Secondly, you need to keep up with your competitors. We have all heard the saying keep your friends close and your enemies closer. Khaadi Corporation Pvt. Limited is the parent company to three retail brands namely, Khaadi, Chapter 2 and Kanteen. They employ a business model that does not simply focus on product, but the overall experience of being a customer at Khaadi, a model that has worked very well. Looks like Ethnic is also imitating a similar model. Khaadi’s Founder and Ceo Shamoon Sultan in an Instagram post suggested that, “Imitation is the sincerest form of flattery”. Could this be a direct diss at Ethnic because it sure looks like it.

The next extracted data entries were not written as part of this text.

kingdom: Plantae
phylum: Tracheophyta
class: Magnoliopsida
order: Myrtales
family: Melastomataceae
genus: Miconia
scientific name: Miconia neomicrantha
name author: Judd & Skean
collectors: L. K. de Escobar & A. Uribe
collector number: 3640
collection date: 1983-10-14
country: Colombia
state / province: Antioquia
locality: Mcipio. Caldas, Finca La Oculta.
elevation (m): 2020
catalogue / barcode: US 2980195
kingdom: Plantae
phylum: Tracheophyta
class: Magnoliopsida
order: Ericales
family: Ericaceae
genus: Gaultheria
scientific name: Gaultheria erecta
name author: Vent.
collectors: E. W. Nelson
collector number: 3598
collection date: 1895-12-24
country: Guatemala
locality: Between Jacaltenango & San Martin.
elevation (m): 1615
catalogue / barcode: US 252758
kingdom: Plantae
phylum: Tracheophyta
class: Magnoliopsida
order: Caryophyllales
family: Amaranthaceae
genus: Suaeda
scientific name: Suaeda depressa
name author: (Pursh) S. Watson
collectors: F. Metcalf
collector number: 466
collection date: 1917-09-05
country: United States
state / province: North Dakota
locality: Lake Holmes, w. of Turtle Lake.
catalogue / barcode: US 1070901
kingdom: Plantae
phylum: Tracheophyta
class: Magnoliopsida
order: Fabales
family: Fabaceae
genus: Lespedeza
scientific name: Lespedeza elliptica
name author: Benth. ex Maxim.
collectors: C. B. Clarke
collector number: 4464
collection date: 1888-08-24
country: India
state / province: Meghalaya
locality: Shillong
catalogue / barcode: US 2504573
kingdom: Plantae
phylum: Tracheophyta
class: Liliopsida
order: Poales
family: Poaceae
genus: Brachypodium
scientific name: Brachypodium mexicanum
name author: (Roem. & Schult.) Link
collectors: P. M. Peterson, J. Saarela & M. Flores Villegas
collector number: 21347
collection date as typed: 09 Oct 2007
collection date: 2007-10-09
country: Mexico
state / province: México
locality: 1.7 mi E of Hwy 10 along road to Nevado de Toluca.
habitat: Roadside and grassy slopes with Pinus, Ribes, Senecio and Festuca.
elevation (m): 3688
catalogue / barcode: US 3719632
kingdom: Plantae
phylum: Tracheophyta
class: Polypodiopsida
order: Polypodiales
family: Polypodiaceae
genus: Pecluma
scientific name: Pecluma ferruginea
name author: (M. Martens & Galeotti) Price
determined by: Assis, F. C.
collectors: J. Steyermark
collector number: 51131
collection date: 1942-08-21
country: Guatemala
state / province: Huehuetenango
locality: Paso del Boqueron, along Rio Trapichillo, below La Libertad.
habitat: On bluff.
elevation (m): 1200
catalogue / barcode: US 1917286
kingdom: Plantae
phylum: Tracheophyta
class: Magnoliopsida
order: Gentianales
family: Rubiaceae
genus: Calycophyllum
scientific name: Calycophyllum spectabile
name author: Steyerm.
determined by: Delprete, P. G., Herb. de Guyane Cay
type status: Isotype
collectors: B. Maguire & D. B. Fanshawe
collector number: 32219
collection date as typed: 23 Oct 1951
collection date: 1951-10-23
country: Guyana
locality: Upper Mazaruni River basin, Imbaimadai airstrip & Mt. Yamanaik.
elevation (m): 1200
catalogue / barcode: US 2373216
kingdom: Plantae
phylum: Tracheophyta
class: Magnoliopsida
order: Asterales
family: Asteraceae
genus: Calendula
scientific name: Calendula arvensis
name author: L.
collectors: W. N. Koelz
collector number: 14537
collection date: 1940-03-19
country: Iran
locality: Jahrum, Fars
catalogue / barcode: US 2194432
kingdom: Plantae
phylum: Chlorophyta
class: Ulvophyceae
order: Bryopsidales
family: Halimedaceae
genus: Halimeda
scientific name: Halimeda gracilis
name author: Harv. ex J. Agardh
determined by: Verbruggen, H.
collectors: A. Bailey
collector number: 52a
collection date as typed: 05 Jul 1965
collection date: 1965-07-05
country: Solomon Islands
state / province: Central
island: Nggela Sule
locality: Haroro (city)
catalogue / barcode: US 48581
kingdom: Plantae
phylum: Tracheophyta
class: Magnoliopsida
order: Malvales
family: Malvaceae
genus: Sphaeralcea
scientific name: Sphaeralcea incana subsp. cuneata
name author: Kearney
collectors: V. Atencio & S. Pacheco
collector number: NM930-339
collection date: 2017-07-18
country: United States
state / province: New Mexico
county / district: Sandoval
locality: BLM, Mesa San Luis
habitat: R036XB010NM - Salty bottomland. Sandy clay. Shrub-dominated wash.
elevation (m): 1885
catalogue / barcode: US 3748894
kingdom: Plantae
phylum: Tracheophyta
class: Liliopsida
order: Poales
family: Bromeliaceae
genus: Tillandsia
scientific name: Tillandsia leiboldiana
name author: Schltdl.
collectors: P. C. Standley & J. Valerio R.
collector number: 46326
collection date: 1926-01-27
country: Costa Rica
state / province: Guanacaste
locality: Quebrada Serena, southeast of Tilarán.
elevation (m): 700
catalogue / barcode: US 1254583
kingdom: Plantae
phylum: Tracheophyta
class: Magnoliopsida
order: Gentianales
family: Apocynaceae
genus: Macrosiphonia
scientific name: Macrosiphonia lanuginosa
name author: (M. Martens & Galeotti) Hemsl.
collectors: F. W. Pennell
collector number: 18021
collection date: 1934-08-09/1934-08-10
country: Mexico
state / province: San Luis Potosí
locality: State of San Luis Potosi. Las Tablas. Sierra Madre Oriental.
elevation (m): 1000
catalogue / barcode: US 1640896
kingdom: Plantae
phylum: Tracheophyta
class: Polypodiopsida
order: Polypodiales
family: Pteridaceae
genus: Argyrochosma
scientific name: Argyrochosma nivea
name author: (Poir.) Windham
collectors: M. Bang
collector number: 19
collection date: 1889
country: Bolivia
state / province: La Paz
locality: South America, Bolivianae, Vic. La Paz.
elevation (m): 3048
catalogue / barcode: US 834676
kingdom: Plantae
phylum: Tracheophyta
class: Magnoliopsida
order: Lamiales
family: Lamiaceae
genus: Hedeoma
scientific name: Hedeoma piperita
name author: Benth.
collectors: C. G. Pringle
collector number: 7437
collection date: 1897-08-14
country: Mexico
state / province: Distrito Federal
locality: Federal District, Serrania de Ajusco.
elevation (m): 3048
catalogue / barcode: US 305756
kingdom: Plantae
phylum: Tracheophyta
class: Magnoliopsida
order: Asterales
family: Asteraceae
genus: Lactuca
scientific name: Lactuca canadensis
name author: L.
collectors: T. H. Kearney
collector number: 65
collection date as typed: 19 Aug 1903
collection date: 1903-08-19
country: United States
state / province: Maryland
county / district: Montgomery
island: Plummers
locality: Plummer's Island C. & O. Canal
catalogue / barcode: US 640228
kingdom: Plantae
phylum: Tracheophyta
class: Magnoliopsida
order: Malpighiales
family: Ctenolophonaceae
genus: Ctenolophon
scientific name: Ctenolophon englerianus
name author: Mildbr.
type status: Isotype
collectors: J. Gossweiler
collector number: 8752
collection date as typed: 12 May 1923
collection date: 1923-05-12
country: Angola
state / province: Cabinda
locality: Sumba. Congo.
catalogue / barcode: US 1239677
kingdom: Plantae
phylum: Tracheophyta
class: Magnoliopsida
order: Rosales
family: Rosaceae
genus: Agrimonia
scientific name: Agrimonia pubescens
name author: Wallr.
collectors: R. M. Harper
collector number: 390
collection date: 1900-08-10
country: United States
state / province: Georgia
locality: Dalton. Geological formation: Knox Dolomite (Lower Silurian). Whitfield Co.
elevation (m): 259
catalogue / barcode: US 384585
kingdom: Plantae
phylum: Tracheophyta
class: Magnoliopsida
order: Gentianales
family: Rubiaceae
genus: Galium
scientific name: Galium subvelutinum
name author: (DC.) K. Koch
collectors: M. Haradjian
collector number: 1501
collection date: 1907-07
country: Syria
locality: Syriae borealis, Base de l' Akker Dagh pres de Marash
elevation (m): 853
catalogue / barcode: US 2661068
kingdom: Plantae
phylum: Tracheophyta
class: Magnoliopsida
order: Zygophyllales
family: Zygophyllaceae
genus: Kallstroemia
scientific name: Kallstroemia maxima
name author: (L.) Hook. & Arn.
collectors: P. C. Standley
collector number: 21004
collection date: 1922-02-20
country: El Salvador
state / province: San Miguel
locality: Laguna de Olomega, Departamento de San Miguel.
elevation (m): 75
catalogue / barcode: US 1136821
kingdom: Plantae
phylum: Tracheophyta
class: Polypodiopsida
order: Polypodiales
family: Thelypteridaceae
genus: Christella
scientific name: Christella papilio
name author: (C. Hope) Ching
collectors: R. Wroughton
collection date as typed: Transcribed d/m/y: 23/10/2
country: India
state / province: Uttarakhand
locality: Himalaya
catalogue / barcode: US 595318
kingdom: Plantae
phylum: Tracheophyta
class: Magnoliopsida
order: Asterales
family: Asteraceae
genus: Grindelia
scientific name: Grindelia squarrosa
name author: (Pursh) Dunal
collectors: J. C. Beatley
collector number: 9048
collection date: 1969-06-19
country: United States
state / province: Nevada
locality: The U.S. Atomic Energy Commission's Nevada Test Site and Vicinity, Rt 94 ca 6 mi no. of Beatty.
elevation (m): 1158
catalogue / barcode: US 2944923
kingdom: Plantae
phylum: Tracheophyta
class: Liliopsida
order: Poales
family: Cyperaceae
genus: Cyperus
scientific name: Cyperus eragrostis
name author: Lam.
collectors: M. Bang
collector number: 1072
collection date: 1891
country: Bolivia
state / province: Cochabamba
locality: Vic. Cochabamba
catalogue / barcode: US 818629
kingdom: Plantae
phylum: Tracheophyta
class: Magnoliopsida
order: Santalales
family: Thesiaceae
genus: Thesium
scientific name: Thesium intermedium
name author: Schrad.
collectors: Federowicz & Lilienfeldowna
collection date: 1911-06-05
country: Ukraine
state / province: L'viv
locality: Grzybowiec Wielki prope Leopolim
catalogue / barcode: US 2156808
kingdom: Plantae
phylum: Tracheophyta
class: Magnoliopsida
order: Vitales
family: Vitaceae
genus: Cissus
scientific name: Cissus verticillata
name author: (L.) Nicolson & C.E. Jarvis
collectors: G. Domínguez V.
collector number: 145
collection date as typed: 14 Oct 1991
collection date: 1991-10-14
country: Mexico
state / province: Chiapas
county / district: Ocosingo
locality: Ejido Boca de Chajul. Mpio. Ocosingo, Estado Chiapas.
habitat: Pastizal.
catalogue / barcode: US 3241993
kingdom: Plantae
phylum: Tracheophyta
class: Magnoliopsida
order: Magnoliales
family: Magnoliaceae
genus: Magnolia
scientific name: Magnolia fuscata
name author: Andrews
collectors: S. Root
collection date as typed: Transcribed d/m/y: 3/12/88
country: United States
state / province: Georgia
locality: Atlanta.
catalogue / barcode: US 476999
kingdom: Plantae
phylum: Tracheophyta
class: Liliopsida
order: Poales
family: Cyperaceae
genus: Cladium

But is Ethnic even competing with Khaadi? Well, according to industry sources, both brands generate a revenue of roughly Rs 15 billion from just their prêt collections, which puts them in direct competition. Profit asked Iftikhar to comment on this to which she replied “I wouldn’t say that we are following what other brands are doing because we have our own identity. So, we will expand the way we want to expand. The custom studio is our new experiment in that direction. I will not say that we are not expanding into home textiles because you never know, but to answer your question we will not be following hard and fast rules. Just because khaadi is doing something we will also do it.” 

Even though they deny any claims to similarity with Khaadi, there is only one other retailer with an experience store, so whether they like it or not they are competitors. Will they be as successful in this endeavour as the predecessors of this emerging trend in Pakistan? Only time can tell.